BEGIN

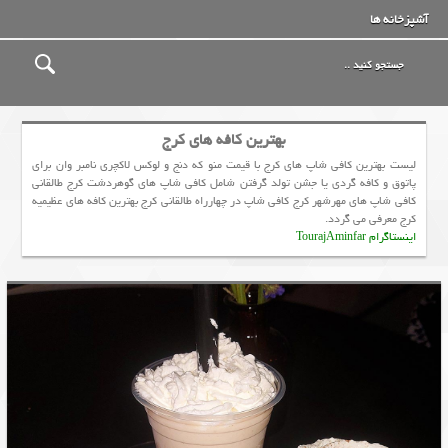
آشپزخانه ها
بهترین کافه های کرج
لیست بهترین کافی شاپ های کرج با قیمت منو که دنج و لوکس لاکچری نامبر وان برای
پاتوق و کافه گردی یا جشن تولد گرفتن شامل کافی شاپ های گوهردشت کرج طالقانی
کافی شاپ های مهرشهر کرج کافی شاپ در چهارراه طالقانی کرج بهترین کافه های عظیمیه
کرج معرفی می گردد.
اینستاگرام TourajAminfar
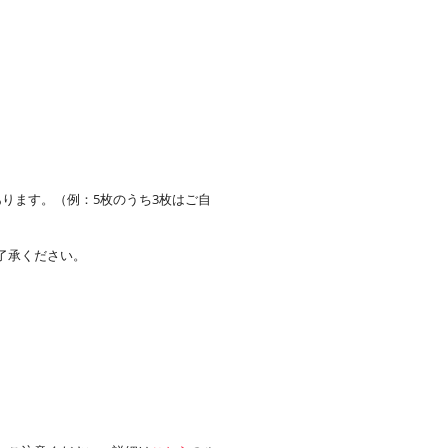
。
ります。（例：5枚のうち3枚はご自
了承ください。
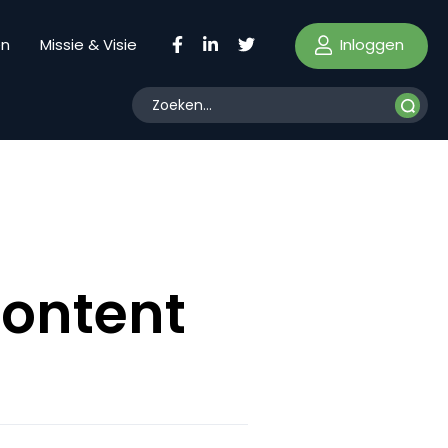
Inloggen
en
Missie & Visie
content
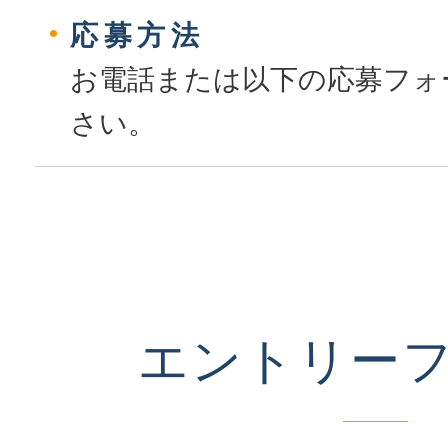
応募方法
お電話または以下の応募フォ
さい。
エントリー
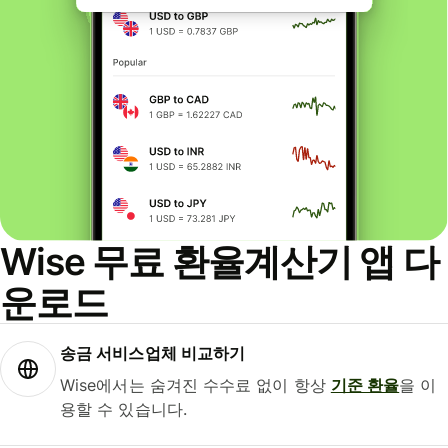
Wise 무료 환율계산기 앱 다
운로드
송금 서비스업체 비교하기
Wise에서는 숨겨진 수수료 없이 항상
기준 환율
을 이
용할 수 있습니다.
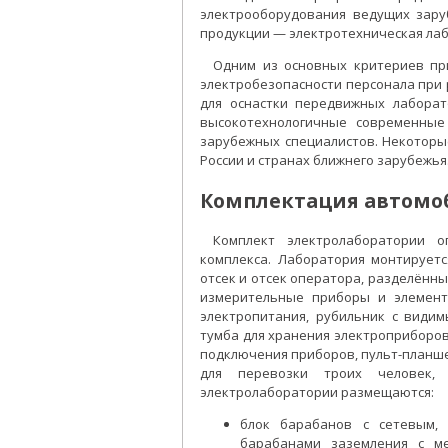
электрооборудования ведущих зару
продукции — электротехническая лаб
Одним из основных критериев пр
электробезопасности персонала при 
для оснастки передвижных лаборат
высокотехнологичные современные
зарубежных специалистов. Некоторы
России и странах ближнего зарубежья
Комплектация автомо
Комплект электролаборатории о
комплекса. Лаборатория монтируетс
отсек и отсек оператора, разделённ
измерительные приборы и элемент
электропитания, рубильник с видим
тумба для хранения электроприборов
подключения приборов, пульт-планш
для перевозки троих человек, 
электролаборатории размещаются:
блок барабанов с сетевым,
барабанами заземления с м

END

The task: Write the listing again exactly, duplicating every line and skipping the pictures.

Exercise result:
آشپزخانه ها
بهترین کافه های کرج
لیست بهترین کافی شاپ های کرج با قیمت منو که دنج و لوکس لاکچری نامبر وان برای
پاتوق و کافه گردی یا جشن تولد گرفتن شامل کافی شاپ های گوهردشت کرج طالقانی
کافی شاپ های مهرشهر کرج کافی شاپ در چهارراه طالقانی کرج بهترین کافه های عظیمیه
کرج معرفی می گردد.
اینستاگرام TourajAminfar
。
ります。（例：5枚のうち3枚はご自
了承ください。
Inloggen
en
Missie & Visie
content
応募方法
お電話または以下の応募フォ
さい。
エントリー
Wise 무료 환율계산기 앱 다
운로드
송금 서비스업체 비교하기
Wise에서는 숨겨진 수수료 없이 항상
기준 환율
을 이
용할 수 있습니다.
электрооборудования ведущих зару
продукции — электротехническая лаб
Одним из основных критериев пр
электробезопасности персонала при 
для оснастки передвижных лаборат
высокотехнологичные современные
зарубежных специалистов. Некоторы
России и странах ближнего зарубежья
Комплектация автомо
Комплект электролаборатории о
комплекса. Лаборатория монтируетс
отсек и отсек оператора, разделённ
измерительные приборы и элемент
электропитания, рубильник с видим
тумба для хранения электроприборов
подключения приборов, пульт-планш
для перевозки троих человек, 
электролаборатории размещаются:
блок барабанов с сетевым,
барабанами заземления с м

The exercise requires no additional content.